* **Task description**:
Copy the listing below line for line, changing no character.

** start **

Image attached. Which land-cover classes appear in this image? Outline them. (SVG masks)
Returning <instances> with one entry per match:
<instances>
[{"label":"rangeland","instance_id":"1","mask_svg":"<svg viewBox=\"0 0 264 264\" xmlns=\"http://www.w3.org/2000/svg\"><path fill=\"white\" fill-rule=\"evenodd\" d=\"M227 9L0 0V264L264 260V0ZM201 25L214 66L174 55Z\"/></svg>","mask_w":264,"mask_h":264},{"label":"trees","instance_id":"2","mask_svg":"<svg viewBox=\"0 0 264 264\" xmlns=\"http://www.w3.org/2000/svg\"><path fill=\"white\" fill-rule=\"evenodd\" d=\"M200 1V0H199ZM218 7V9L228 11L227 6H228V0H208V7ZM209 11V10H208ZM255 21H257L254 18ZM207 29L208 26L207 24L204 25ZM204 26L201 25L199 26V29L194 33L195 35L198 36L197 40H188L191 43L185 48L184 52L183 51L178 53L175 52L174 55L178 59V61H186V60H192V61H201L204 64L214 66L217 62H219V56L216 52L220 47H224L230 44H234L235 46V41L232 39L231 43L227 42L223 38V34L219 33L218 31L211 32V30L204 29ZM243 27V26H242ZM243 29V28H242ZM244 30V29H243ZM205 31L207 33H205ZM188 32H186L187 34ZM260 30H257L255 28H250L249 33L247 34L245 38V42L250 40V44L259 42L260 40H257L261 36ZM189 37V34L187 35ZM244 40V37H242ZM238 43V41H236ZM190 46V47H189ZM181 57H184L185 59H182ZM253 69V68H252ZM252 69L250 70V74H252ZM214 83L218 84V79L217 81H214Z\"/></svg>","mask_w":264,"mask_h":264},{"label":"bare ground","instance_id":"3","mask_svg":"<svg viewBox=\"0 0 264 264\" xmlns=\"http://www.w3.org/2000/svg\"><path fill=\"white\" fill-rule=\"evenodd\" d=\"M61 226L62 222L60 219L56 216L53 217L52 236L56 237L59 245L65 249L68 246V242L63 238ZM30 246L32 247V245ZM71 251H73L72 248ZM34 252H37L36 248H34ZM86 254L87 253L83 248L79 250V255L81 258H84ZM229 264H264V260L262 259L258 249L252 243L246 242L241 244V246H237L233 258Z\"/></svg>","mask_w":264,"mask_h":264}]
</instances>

** end **

* **Exercise response**:
Image attached. Which land-cover classes appear in this image? Outline them. (SVG masks)
Returning <instances> with one entry per match:
<instances>
[{"label":"rangeland","instance_id":"1","mask_svg":"<svg viewBox=\"0 0 264 264\" xmlns=\"http://www.w3.org/2000/svg\"><path fill=\"white\" fill-rule=\"evenodd\" d=\"M227 9L0 0V264L264 260V0ZM201 25L214 66L174 55Z\"/></svg>","mask_w":264,"mask_h":264},{"label":"trees","instance_id":"2","mask_svg":"<svg viewBox=\"0 0 264 264\" xmlns=\"http://www.w3.org/2000/svg\"><path fill=\"white\" fill-rule=\"evenodd\" d=\"M200 1V0H199ZM218 7V9L228 11L227 6H228V0H208V7ZM209 11V10H208ZM255 21H257L254 18ZM207 29L208 26L207 24L204 25ZM204 26L201 25L199 26V29L194 33L195 35L198 36L197 40H188L191 43L185 48L184 52L183 51L178 53L175 52L174 55L178 59V61H186V60H192V61H201L204 64L214 66L217 62H219V56L216 52L220 47H224L230 44H234L235 46V41L232 39L231 43L227 42L223 38V34L219 33L218 31L211 32V30L204 29ZM243 27V26H242ZM243 29V28H242ZM244 30V29H243ZM205 31L207 33H205ZM188 32H186L187 34ZM260 30H257L255 28H250L249 33L247 34L245 38V42L250 40V44L259 42L260 40H257L261 36ZM189 37V34L187 35ZM244 40V37H242ZM238 43V41H236ZM190 46V47H189ZM181 57H184L185 59H182ZM253 69V68H252ZM252 69L250 70V74H252ZM214 83L218 84V79L217 81H214Z\"/></svg>","mask_w":264,"mask_h":264},{"label":"bare ground","instance_id":"3","mask_svg":"<svg viewBox=\"0 0 264 264\" xmlns=\"http://www.w3.org/2000/svg\"><path fill=\"white\" fill-rule=\"evenodd\" d=\"M61 226L62 222L60 219L56 216L53 217L52 236L56 237L59 245L65 249L68 246V242L63 238ZM30 246L32 247V245ZM71 251H73L72 248ZM34 252H37L36 248H34ZM86 254L87 253L83 248L79 250V255L81 258H84ZM229 264H264V260L262 259L258 249L252 243L246 242L241 244V246H237L233 258Z\"/></svg>","mask_w":264,"mask_h":264}]
</instances>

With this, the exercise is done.